As for the Climbing Cholitas, these women used to cook for tourist groups and assist their husbands who led tours. It all began when one of the women, Olivia, said she had watched her husband climb the mountain countless times and decided she wanted to give it a try. With the oldest climber aged 53, last year the group summited the 22,841 ft peak of Mt Aconcagua for the first time: the highest mountain outside of Asia. Forgoing climbing apparel, they wear their beloved traditional dress – vibrant, billowing dresses and shawls that carry equipment instead of backpacks. At points, the route demands vertical ice climbing, an extreme sport that would normally require practical, expensive kit, but these women heave themselves up the mountain in voluminous skirts and tights. For them, making a statement and taking up space on these mountains is more important than practicalities.

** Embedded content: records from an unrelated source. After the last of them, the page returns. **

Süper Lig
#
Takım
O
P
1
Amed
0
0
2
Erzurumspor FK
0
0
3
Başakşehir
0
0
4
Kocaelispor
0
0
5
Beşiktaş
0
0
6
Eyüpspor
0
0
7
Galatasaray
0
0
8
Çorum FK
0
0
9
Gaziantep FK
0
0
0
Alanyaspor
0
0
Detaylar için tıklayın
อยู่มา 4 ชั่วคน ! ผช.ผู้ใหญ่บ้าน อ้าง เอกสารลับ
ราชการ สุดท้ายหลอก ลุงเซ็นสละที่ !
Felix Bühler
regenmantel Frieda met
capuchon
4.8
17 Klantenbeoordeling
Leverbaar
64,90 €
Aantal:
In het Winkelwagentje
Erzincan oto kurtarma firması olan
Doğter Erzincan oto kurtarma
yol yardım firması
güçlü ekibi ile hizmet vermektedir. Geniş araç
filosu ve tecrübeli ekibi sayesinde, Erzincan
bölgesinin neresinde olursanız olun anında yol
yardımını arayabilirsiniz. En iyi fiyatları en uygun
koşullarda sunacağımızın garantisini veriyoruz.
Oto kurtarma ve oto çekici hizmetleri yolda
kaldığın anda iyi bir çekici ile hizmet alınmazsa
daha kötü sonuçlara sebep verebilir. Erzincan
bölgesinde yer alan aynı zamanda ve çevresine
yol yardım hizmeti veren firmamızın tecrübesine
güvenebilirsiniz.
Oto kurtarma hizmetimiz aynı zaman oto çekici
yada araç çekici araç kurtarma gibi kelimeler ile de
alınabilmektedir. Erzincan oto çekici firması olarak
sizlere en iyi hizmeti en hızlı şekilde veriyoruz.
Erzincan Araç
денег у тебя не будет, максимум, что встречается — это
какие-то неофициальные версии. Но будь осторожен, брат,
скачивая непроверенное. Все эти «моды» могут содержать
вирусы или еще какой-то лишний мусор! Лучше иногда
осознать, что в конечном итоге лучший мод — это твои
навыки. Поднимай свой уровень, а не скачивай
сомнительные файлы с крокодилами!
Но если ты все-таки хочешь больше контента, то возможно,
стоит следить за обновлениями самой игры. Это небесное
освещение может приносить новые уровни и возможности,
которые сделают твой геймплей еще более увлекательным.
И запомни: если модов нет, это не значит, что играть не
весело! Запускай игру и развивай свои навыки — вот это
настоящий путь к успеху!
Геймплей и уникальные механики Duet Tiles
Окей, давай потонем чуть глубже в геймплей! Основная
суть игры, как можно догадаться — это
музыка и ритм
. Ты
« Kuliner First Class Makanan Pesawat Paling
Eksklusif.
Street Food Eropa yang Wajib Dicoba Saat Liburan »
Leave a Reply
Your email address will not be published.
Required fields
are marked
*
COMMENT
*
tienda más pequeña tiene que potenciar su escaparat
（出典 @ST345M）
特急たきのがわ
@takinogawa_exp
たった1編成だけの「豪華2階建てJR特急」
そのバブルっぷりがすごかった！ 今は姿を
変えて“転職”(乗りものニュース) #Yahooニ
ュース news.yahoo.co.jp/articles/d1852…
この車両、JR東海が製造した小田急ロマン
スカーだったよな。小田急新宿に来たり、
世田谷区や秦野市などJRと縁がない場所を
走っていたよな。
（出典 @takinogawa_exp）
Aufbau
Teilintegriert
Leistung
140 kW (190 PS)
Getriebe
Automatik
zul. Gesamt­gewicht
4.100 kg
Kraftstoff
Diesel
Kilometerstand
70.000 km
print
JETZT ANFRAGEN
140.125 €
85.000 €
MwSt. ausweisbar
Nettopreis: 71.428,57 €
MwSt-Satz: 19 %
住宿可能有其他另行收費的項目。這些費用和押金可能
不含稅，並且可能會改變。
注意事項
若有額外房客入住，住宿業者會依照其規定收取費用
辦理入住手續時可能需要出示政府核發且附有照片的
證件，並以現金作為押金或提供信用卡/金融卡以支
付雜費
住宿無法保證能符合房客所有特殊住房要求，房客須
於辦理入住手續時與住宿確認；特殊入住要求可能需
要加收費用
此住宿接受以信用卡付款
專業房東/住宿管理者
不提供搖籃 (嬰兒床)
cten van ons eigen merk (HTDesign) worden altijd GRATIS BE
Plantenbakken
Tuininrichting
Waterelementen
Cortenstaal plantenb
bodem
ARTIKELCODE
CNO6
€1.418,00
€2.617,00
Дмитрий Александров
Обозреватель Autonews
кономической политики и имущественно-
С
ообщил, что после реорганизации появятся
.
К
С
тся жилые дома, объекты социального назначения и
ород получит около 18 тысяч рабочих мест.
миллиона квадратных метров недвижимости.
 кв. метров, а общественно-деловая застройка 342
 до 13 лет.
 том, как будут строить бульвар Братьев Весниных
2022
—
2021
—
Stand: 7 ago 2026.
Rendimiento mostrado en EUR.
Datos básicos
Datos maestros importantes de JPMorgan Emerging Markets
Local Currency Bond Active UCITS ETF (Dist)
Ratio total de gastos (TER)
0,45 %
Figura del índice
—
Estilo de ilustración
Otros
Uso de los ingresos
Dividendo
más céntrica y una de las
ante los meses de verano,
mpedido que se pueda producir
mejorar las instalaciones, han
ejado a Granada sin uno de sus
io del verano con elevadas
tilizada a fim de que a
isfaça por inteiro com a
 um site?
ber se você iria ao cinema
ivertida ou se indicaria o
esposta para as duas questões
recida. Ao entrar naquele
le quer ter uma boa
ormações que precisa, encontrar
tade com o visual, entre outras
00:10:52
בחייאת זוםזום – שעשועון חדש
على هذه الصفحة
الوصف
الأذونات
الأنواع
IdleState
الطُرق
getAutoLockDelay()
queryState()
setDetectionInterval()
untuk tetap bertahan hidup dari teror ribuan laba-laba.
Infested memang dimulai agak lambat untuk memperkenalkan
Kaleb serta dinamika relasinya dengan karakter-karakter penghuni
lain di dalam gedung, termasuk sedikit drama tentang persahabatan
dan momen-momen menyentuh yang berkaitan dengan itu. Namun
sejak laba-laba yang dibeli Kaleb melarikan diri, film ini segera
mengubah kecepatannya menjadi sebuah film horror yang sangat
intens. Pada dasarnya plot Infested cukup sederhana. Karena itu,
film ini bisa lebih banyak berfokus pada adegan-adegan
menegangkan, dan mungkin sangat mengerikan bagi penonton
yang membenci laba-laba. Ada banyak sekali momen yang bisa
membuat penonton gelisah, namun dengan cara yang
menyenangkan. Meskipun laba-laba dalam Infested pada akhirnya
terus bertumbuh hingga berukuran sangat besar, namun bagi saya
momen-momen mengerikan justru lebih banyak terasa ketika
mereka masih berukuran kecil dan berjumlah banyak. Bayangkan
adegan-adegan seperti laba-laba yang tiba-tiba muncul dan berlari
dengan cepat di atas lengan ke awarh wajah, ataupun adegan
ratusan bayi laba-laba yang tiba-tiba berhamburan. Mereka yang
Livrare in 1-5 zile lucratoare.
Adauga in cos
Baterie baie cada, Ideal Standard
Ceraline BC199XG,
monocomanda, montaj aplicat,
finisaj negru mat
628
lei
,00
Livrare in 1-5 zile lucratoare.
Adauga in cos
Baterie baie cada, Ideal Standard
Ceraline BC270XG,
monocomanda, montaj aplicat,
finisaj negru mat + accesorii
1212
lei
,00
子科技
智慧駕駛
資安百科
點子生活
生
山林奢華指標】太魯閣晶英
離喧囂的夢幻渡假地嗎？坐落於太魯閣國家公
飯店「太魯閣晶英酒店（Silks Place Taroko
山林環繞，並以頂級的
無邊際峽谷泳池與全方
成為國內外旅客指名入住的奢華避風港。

Hearing about the Cholitas’ tenacity, style and fearless attitudes was enough for Todd to book a flight. He headed to Bolivia to spend two days on Huayna Potosí mountain with the Climbing Cholitas, which proved more challenging than he could have ever anticipated. “The summit sits at 6,088 m (19,974 ft) and we made it to 5000m (16404 ft) to take this image. Altitude sickness meant we were exhausted and had pounding headaches. We were only pausing to shoot every now and then because I was puffing from just holding my camera,” Todd explains. At home in these menacing surroundings, the women took charge with ease whilst Todd pushed himself to keep up with the pace. At a distance, the pop colour palettes of their outfits led the way, illuminating like beacons against the crystal white of the terrain. When the photographer asked fellow hiker 53 year-old Dora (pictured above) how many times she’d summited Huayna, she answered “10 or 12” but admitted it was actually more times than she could remember.
Her daughter Ana Lía Gonzales often joins her on these climbs: “She told me that when they’re on the mountain together, they aren’t mother and daughter, but best friends,” says Todd. By tackling the mountain together, the power dynamics of these women shift and level out as they support one another – a daughter becomes a confidant to a mother. Plod after plod, the repetition induces a trance like state, presenting the perfect opportunity to declutter the mind and talk things through. This dangerous activity requires grit and determination but also deep levels of trust between the group as they rely on each other to navigate the route safely – again and again. Now these women set off on the mountain frequently, taking the 6,088 m altitude in their stride. “Really, I see scaling the mountain as a metaphor for the way these women are climbing their way up society after decades of oppression,” says Todd. Next, a few Cholitas have Everest in their sights.